::: Available data

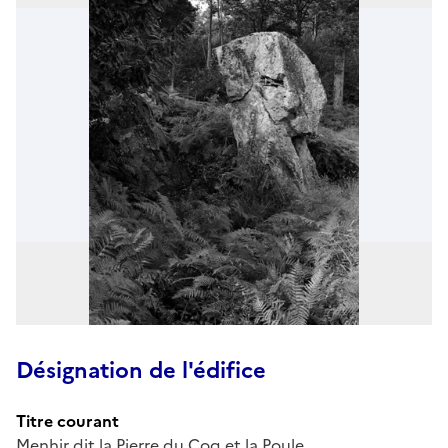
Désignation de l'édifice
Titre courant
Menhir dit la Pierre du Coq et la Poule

::::::
::: Available data

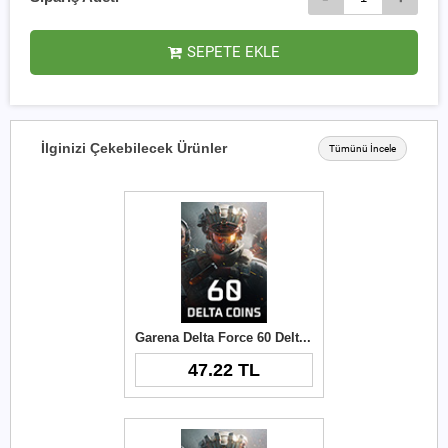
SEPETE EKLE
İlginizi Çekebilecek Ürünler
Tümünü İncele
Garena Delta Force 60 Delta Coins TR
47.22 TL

::::::

- **Directions for this task**
Out of the entries above, write out only the lines between the line holding "Désignation de l'édifice" and the line holding "Menhir dit la Pierre du Coq et la Poule", inclusive, each exactly as given.

- **Response box**
Désignation de l'édifice
Titre courant
Menhir dit la Pierre du Coq et la Poule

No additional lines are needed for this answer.